Hazard rate is defined as follows.
\[ r(t) = \lim_{\Delta t \rightarrow 0} \frac{\Pr(t \leq T < t + \Delta t | T \geq t)}{\Delta t} \] In discrete-time framework, this is reformalized as follows.
\[ r(t) = \Pr(T = t | T \geq t) \]
We can estimate this hazard rate by using binary logit model. If the baseline-hazard follows the bell-shaped curve (that is, quadatic function), the hazard rate model is represented as the following logit model. \[ r(t) = \frac{\exp(\beta_0 + \beta_1 t + \beta_2 t^2)}{1 + \exp(\beta_0 + \beta_1 t + \beta_2 t^2)} \] Or,
\[ \log \frac{r(t)}{1 - r(t)} = \beta_0 + \beta_1 t + \beta_2 t^2 \]
For example, consider we obtain the following estimates. \[ \log \frac{r(t)}{1 - r(t)} = -7 -0.3t -0.006t^2 \]
t <- 1:40
c1 <- 0.3*t - 0.006*t^2 - 7 # estimated slopes and intercept.
r1 <- exp(c1) / (1 + exp(c1)) # calculate predicted hazard rate.
plot(t, r1, type = "l", ylab = "Hazard rate", xlab = "Time")
We can calculate the survival rate by using the previous logit model. The survival rate is defined as follows.
\[ S(t) = \Pr(T > t) = \prod^t_{t = 1} (1 - r(t)) \] After we estimate predicted hazard rate, we can calculate the predicted survival rate. Following table is the image of calculating survival rate by the predicted hazard rate.
Time | Survival rate | Hazard rate |
---|---|---|
1 | \(S(1) = 1\) | \(\hat{h}(1)\) |
2 | \(\hat{S}(2) = \hat{S}(1) \times (1 - \hat{h}(1))\) | \(\hat{h}(2)\) |
3 | \(\hat{S}(3) = \hat{S}(2) \times (1 - \hat{h}(2))\) | \(\hat{h}(3)\) |
4 | \(\hat{S}(4) = \hat{S}(3) \times (1 - \hat{h}(3))\) | \(\hat{h}(4)\) |
s1 <- (rep(1, 40))
for (i in 2:40) {
s1[i] <- s1[i-1] * (1 - r1[i-1]) # calculate survival rate.
}
plot(t, s1, type = "l", ylab = "Survival rate", xlab = "Time")

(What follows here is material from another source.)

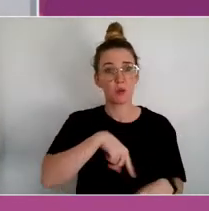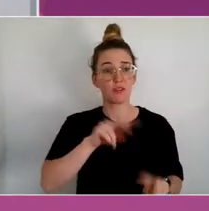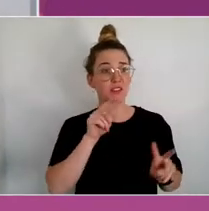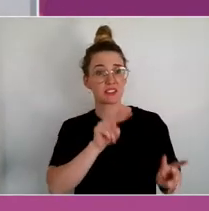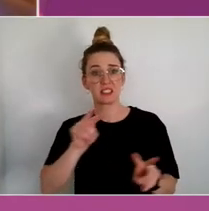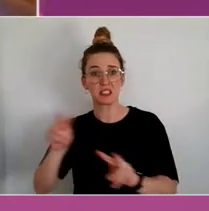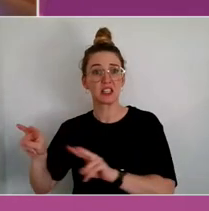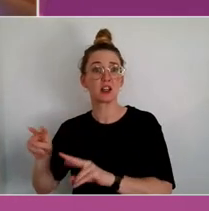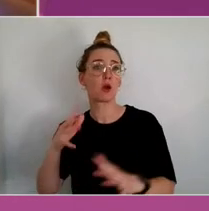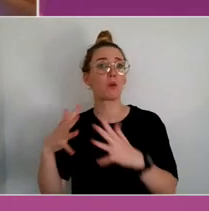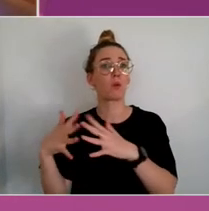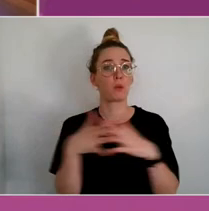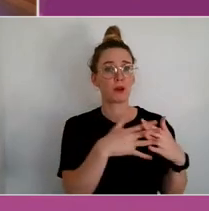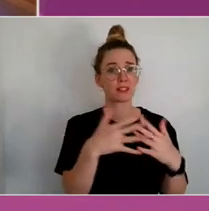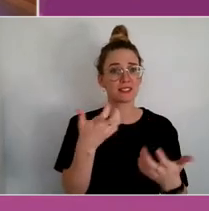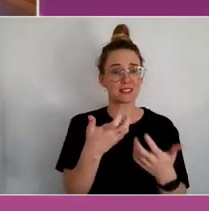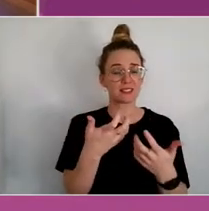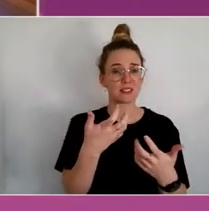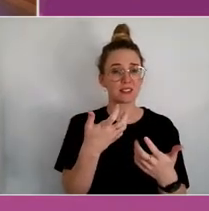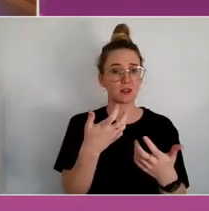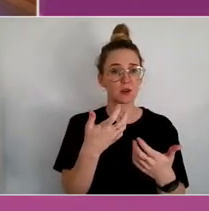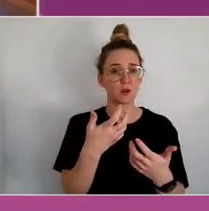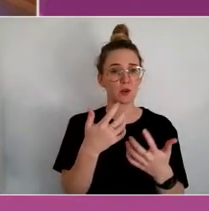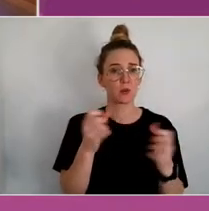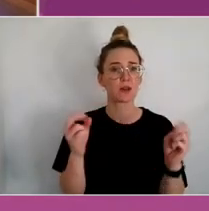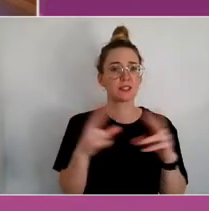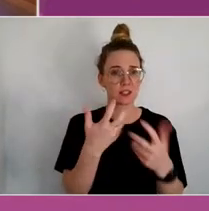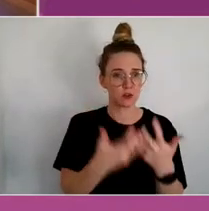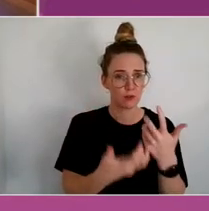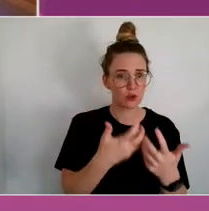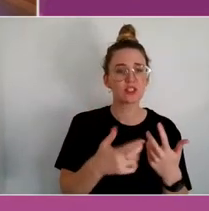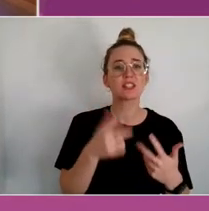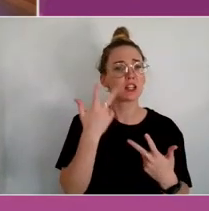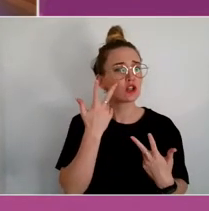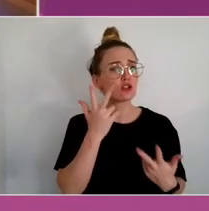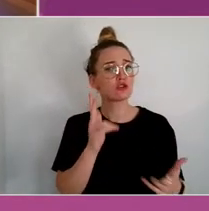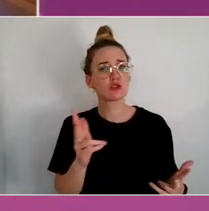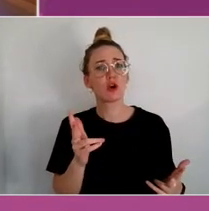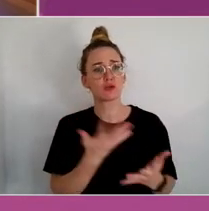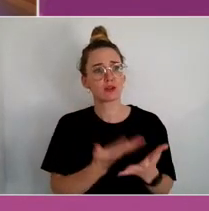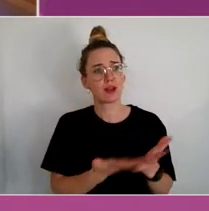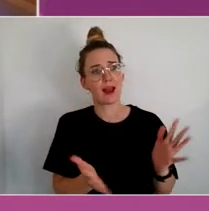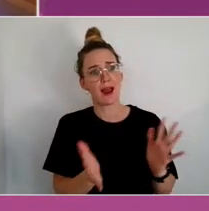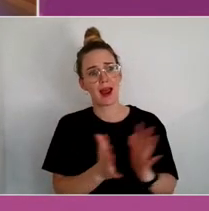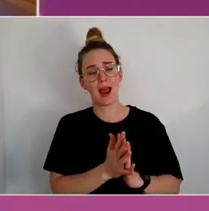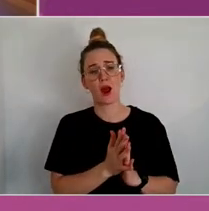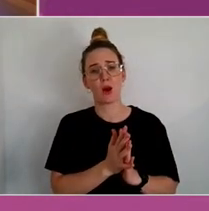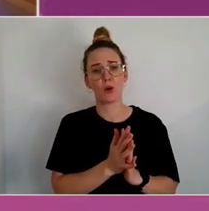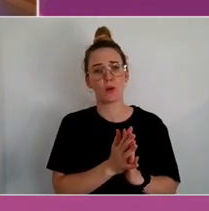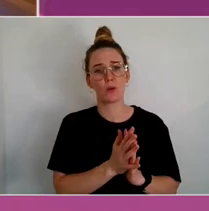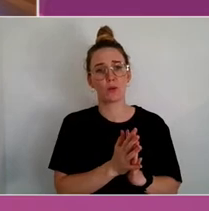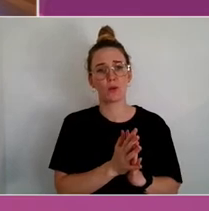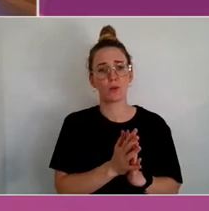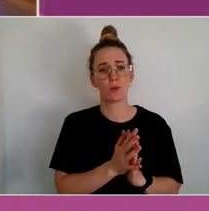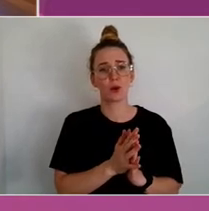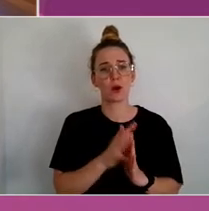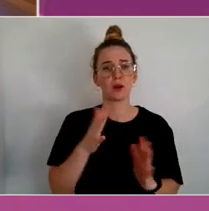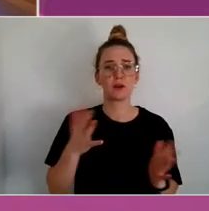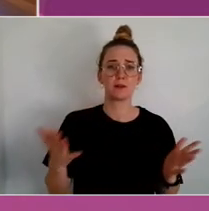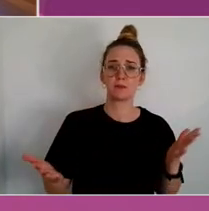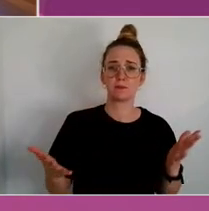that's really showed the role that can be undertaken for thinking about participatory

Consider there are two heterogenious population; One is the group with high hazard, the other is with low hazard. \[ \mathrm{Group} \ A: \log \frac{r(t)}{1 - r(t)} = -7 -0.3t -0.006t^2 \] \[ \mathrm{Group} \ B: \log \frac{r(t)}{1 - r(t)} = -7.5 -0.3t -0.006t^2 \]
c2 <- c1 - 0.5 # lower hazard group (the difference is intercept only).
r2 <- exp(c2) / (1 + exp(c2))
s2 <- (rep(1, 40))
for (i in 2:40) {
s2[i] <- s2[i-1] * (1 - r2[i-1])
}
plot(t, r1, type = "l", ylab = "Hazard rate", xlab = "Time")
lines(t, r2, type = "l", lty = 2)
The survival rates are as follows.
plot(t, s1, type = "l", ylab = "Survival rate", xlab = "Time")
lines(t, s2, type = "l", lty = 2)